«Константин Сергеевич остановился и спросил:
— Вы, кажется, из Нижнего Новгорода?
— Да.
— Вы Чеснокова знаете?
— Как же, мы вместе учились.
— Ну, как они, как у них фабрика?
— Не знаю, кажется, отобрали.
Константин Сергеевич кашлянул.
Пауза.
— Вы, кажется, букву эль не выговариваете?
— Да.
— Это очень легко исправить. Надо только приучить язык упираться в верхние зубы, вот так, видите, а-а-а, ложка, так, язык сюда, ложка, лошадь, класс.

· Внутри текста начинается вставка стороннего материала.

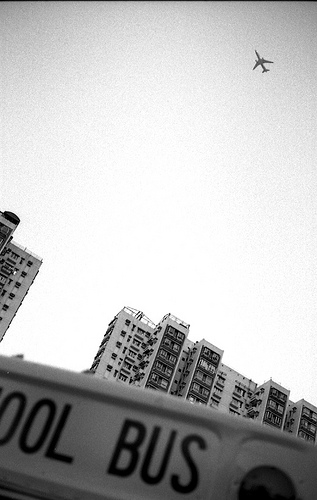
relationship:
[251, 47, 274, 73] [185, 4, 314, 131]
airplane in sky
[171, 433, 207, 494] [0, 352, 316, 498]
letter s are on bus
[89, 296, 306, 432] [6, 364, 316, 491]
building are behind bus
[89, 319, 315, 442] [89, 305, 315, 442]
windows are on buildings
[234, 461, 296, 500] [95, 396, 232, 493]
light on bus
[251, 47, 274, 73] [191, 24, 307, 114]
airplane in sky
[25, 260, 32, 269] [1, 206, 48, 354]
window on building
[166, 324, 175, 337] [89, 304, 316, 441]
window on building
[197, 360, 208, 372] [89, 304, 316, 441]
window on building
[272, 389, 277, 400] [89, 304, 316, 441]
window on building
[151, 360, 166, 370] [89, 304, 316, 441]
window on building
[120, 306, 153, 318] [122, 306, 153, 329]
bars are on roof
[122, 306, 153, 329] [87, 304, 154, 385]
roof on building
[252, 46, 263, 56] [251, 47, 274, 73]
nose on airplane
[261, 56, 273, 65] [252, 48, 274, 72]
wing on plane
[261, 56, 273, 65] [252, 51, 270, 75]
wing on plane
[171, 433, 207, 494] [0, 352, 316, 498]
letter s on bus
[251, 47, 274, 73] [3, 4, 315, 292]
airplane in sky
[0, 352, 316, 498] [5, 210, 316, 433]
bus fronting buildings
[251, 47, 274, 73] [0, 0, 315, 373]
airplane flying in sky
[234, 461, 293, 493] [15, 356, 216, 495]
light on bus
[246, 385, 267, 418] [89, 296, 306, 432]
balconies hanging building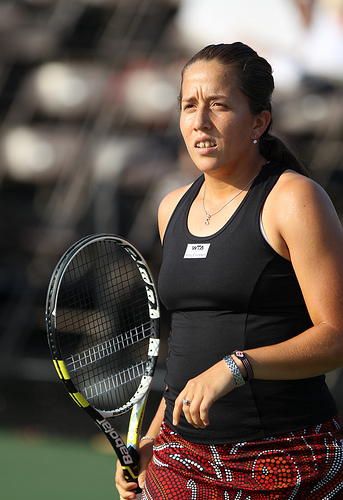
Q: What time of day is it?
A: Daytime.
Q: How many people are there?
A: One.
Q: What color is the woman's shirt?
A: Black.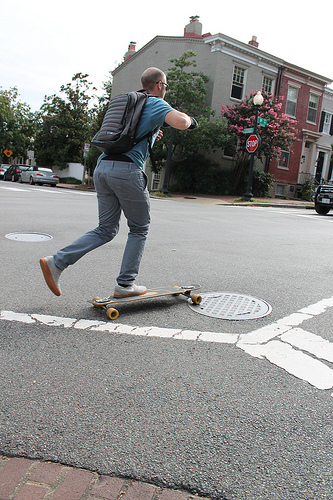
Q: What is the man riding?
A: Skateboard.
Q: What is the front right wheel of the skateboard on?
A: Manhole cover.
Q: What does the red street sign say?
A: Stop.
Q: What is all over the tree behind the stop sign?
A: Pink flowers.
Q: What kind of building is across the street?
A: Townhouses.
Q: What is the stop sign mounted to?
A: Light post.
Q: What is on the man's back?
A: Black backpack.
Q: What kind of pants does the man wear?
A: Gray slacks.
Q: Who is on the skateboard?
A: The man.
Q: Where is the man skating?
A: On the road.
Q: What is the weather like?
A: Fair.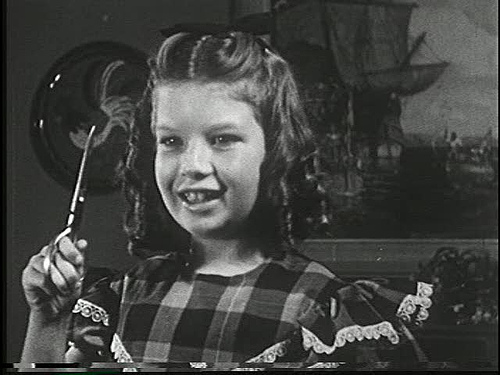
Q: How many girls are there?
A: 1.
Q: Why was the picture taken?
A: To show the girl.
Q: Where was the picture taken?
A: In a living room.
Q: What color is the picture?
A: Black and white.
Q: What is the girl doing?
A: Smiling.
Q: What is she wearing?
A: A dress.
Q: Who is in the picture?
A: A girl.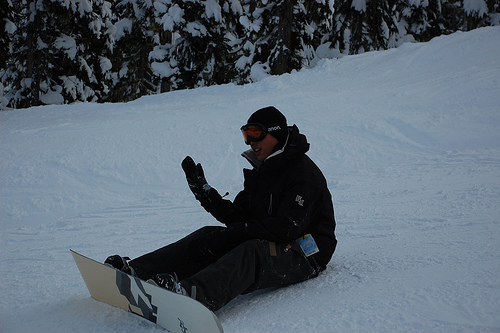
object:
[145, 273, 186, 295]
boots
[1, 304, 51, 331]
snow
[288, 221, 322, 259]
station tag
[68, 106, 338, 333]
snowboarding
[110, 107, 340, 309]
gear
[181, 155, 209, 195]
gloves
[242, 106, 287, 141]
hat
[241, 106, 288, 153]
head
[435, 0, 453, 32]
trees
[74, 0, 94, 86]
bush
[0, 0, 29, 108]
branches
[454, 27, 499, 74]
snow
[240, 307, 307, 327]
snow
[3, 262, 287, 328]
ground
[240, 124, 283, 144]
goggles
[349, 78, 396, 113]
snow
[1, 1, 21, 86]
snow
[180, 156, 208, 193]
hand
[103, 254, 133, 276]
boots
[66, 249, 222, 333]
snowboard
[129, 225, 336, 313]
snowsuit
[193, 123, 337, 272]
coat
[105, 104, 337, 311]
body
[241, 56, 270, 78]
trees snow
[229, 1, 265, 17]
trees snow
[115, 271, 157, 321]
design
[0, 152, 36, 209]
snow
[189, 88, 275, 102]
snow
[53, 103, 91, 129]
snow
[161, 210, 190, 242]
snow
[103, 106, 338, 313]
guy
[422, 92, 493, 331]
ground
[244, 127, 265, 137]
lens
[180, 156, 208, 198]
mitten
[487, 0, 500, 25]
tree limbs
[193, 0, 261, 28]
snow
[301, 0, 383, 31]
trees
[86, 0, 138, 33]
snow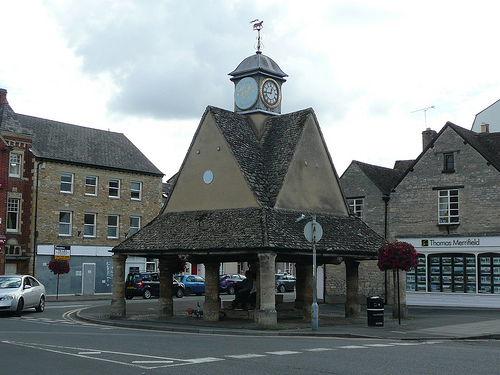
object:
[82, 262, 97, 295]
door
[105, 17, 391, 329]
building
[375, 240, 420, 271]
flowers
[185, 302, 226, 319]
bike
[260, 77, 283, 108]
clock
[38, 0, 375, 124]
rain cloud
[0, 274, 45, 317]
car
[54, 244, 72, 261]
sign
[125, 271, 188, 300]
car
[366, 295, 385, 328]
can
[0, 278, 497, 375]
roundabout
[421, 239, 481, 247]
sign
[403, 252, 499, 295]
window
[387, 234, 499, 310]
shop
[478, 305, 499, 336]
corner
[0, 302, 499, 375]
street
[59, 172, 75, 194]
window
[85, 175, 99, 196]
window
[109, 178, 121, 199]
window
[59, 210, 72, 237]
window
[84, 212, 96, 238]
window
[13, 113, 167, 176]
roof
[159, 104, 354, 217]
roof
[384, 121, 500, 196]
roof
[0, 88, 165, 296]
brick building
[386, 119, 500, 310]
brick building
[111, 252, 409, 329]
columns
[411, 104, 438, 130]
antenna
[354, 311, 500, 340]
sidewalk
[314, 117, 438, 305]
building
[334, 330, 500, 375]
road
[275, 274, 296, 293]
car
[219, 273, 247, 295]
car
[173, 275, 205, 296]
car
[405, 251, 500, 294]
storefront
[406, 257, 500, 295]
photos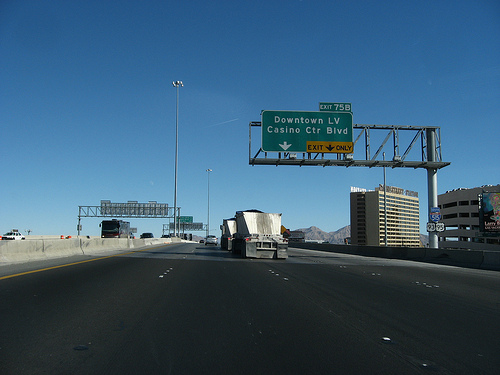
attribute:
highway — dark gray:
[1, 239, 496, 374]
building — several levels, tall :
[344, 179, 429, 254]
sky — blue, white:
[1, 0, 495, 254]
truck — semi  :
[221, 204, 291, 261]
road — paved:
[84, 265, 424, 350]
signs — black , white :
[424, 221, 453, 233]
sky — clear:
[13, 13, 498, 244]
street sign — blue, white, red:
[428, 208, 443, 223]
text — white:
[265, 127, 300, 132]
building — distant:
[348, 182, 421, 247]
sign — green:
[259, 98, 354, 156]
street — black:
[33, 182, 450, 332]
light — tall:
[123, 49, 335, 188]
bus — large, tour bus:
[96, 215, 135, 240]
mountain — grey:
[291, 223, 330, 242]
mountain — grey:
[325, 222, 350, 244]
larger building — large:
[345, 182, 427, 254]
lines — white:
[153, 261, 175, 285]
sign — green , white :
[255, 90, 382, 169]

— Вошка… вошадь… квас… нет, не выходит.
— Поупражняйтесь.
— Хорошо.
— Ну вот, я живу здесь, в этом доме.
— Ага!
Пауза.
— А вам куда?
— Мне? Мне на Землянку.
— Это на „Б“.
— Да, я знаю.
— Ну, сдавайте ваши экзамены и приезжайте учиться, а с буквой эль очень просто, поупражняйтесь.
— Спасибо, Константин Сергеевич. Большое вам спасибо. Спасибо вам за все.

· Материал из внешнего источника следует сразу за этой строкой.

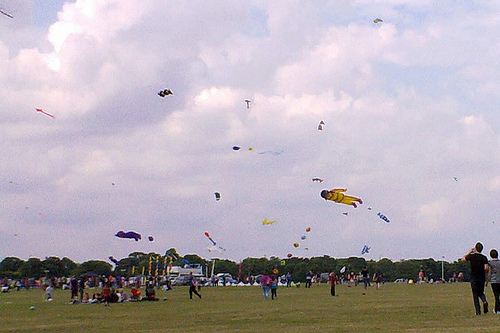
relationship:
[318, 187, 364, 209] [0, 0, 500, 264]
kite flying in sky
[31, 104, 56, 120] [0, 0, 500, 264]
kite flying in sky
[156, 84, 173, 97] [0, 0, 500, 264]
kite flying in sky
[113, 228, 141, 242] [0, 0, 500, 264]
kite flying in sky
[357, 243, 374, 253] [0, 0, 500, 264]
kite flying in sky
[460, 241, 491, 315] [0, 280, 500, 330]
guy walking in field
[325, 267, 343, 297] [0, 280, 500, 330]
man walking in field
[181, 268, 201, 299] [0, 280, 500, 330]
man walking in field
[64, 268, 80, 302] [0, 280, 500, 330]
man walking in field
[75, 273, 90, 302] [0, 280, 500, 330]
man walking in field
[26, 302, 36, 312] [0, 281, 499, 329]
ball on ground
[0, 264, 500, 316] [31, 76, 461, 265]
people watching kites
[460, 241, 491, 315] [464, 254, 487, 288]
guy wearing a shirt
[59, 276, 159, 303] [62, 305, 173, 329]
people gathered on grass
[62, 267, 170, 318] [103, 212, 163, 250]
people flying a kite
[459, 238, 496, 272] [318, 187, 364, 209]
couple watching kite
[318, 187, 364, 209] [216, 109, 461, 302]
kite in sky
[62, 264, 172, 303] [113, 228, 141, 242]
group flying kite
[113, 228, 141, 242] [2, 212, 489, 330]
kite in a park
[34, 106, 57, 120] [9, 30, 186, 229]
kite flying in sky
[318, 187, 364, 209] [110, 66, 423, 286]
kite in sky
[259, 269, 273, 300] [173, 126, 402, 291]
people outside flying kites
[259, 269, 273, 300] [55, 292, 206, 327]
people sitting on grass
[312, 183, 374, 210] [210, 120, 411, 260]
kite in sky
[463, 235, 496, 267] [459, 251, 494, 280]
guy wearing shirt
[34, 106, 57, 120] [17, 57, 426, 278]
kite flying high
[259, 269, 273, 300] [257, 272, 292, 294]
people with shirt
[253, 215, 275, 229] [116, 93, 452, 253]
kite in sky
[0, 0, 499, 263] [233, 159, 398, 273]
clouds and kites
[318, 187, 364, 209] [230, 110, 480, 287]
kite in sky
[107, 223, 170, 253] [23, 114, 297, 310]
kite in sky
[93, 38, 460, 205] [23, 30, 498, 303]
clouds in a sky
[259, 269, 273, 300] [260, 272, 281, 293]
people in a shirt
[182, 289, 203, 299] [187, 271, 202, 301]
pants on a man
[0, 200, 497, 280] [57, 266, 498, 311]
tree line behind people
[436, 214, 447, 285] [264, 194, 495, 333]
pole in field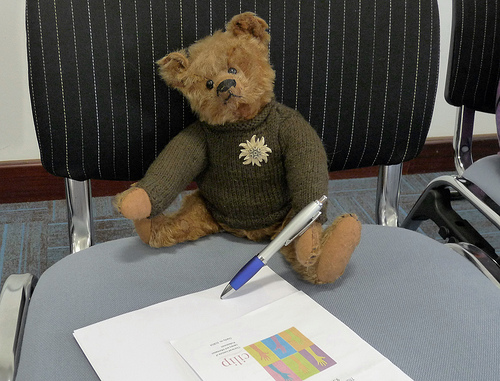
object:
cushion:
[10, 221, 500, 380]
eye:
[205, 78, 213, 90]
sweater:
[131, 100, 330, 233]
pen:
[219, 192, 328, 299]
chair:
[0, 0, 500, 381]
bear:
[109, 11, 363, 286]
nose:
[216, 78, 236, 93]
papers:
[169, 290, 416, 381]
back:
[23, 0, 441, 183]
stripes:
[24, 0, 57, 178]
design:
[237, 132, 273, 167]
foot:
[302, 213, 361, 285]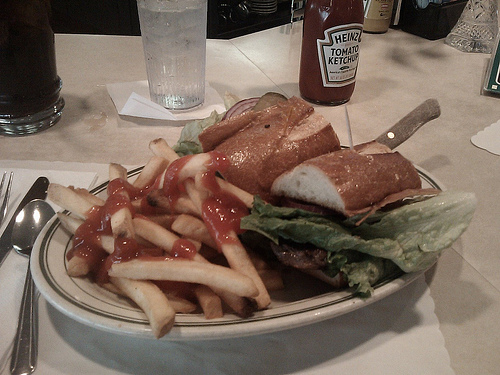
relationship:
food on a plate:
[58, 101, 475, 324] [30, 154, 452, 344]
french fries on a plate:
[46, 137, 271, 339] [30, 154, 452, 344]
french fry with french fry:
[106, 259, 258, 299] [109, 276, 177, 338]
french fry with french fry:
[106, 259, 258, 299] [189, 178, 273, 309]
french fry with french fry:
[106, 259, 258, 299] [46, 184, 96, 219]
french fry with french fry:
[106, 259, 258, 299] [103, 160, 135, 242]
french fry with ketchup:
[106, 259, 258, 299] [66, 155, 248, 287]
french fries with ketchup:
[46, 137, 271, 339] [197, 175, 249, 242]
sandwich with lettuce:
[182, 86, 444, 272] [259, 221, 452, 277]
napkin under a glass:
[107, 73, 227, 120] [136, 0, 208, 112]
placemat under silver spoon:
[0, 158, 451, 375] [11, 199, 58, 375]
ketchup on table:
[294, 5, 376, 112] [0, 16, 482, 373]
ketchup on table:
[298, 0, 364, 107] [0, 16, 482, 373]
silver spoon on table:
[11, 199, 58, 375] [0, 16, 482, 373]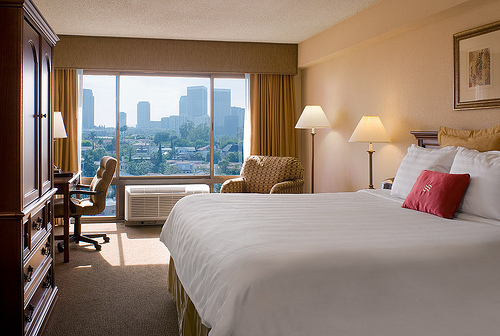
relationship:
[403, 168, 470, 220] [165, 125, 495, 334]
pillow on bed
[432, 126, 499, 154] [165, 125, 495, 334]
pillow on bed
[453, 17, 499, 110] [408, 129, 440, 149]
art on top of headboard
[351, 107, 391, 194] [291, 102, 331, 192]
lamp next to lamp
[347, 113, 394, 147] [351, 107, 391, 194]
shade on lamp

— Ваша матушка любит цветы?
— Любит, Константин Сергеевич.
— Ну вот, возьмите у меня половину и скажите, что вам на экзамене преподнесли цветы.

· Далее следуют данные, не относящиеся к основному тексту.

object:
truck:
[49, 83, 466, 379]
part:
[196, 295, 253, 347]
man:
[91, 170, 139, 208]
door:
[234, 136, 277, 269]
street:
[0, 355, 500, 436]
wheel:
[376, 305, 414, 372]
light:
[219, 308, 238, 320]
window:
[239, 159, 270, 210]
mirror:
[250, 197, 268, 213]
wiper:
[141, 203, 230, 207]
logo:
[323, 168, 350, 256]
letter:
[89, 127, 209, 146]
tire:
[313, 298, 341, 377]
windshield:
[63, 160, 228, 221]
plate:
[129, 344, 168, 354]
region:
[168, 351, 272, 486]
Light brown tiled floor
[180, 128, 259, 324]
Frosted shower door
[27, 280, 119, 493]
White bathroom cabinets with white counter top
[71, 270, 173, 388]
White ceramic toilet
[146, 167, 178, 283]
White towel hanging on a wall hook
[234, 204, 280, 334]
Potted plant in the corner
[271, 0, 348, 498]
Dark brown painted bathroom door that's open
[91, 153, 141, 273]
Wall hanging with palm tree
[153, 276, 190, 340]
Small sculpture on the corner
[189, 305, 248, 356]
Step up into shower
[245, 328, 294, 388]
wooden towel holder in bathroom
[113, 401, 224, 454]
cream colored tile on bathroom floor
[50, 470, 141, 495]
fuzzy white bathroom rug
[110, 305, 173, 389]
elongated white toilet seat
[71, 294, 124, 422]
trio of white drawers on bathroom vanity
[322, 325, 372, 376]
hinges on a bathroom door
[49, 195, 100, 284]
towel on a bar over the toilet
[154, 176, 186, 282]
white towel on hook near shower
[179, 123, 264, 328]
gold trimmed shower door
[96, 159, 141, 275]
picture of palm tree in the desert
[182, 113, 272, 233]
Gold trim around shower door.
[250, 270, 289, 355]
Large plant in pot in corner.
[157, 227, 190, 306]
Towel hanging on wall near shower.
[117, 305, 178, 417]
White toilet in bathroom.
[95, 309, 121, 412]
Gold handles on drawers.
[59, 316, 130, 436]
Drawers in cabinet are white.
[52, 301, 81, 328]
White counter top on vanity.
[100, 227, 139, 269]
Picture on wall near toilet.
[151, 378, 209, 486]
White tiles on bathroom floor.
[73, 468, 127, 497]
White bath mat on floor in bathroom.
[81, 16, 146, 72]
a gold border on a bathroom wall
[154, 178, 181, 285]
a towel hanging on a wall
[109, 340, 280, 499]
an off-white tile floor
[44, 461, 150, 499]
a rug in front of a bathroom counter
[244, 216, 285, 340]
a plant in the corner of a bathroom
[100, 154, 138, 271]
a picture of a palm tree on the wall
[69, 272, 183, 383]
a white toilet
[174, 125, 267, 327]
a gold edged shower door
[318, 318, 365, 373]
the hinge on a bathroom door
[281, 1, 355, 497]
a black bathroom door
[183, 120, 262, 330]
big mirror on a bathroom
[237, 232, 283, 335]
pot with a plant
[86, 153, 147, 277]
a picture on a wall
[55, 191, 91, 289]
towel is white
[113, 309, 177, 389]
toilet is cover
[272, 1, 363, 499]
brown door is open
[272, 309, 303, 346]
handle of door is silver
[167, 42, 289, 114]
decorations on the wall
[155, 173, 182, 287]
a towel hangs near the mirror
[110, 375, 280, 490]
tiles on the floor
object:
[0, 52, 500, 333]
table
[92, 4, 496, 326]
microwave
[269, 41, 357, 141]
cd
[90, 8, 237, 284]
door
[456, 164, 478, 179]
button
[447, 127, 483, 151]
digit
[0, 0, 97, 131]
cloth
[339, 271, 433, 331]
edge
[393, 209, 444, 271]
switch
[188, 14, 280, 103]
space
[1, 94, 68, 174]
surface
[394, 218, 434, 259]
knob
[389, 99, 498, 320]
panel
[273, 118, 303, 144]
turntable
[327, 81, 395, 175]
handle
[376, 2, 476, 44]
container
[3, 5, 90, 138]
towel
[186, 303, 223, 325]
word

Он улыбается чудесной, доброй улыбкой, снимает шляпу, и мне до слез хочется поцеловать ему руку. С флоксами стою и смотрю, как захлопнулась за ним дверь. Иду наугад по улице, прижимаю язык к тому месту, на которое только что указывал мне этот добрый и гениальный человек. Уондон, уандыш, уошадь — нет, еще ничего не получается».
Впоследствии Яхонтов выдержит экзамен в заветную школу — и уйдет из нее в поисках своей дороги, сохранив в памяти Станиславского, «как ребенок уносит образ своего отца», — образ человека, который на московской улице 1918 года увлеченно учит школьника, как надо упираться языком в верхние зубы, чтобы исправить дикцию.
На стенах московских домов свежи следы пуль, не ходят трамваи, в квартире Каретного ряда нет электричества, но нужно, чтобы электричество было в театре, чтобы в зале было тепло, чтобы тротуары перед подъездами были посыпаны свежим песком, чтобы не задерживалось начало репетиций и спектаклей. Весь огромный организм театра должен жить в естественном рабочем ритме, объединяющем привычное, нажитое десятилетиями, с тем новым, что определяет жизнь сегодня.
Это тем более трудно, что понятие «сезон», в течение которого театр обязан выпустить несколько премьер, — понятие, организующее всю жизнь Станиславского, — сейчас распадается. В Художественном театре премьеры всегда редки сравнительно с другими театрами, но никогда еще не было сезона без новых спектаклей. Теперь же за шесть лет — с 1918 по 1923 год — театр показывает всего две премьеры («Каин» и «Ревизор»), из которых одна является возобновлением старого спектакля. Противники МХТ говорят о растущем кризисе самого театра и художественной системы Станиславского, которая якобы явилась итогом искусства прошлого, но рубеж нового искусства не перешла. Деятели Пролеткульта уверены в скором рождении «чистого», истинно пролетарского искусства, которое ни в чем не будет наследовать искусству прошлого. Понятия преемственности, наследования культуры, традиций зачастую не просто игнорируются, но перечеркиваются, как старомодно-несовременные, ненужные революционному народу. Художественный театр пролеткультовцы называют снисходительно: «Русские ведомости» театра. «К слухам о закрытии МХТ» — называются газетные сообщения 1918 года.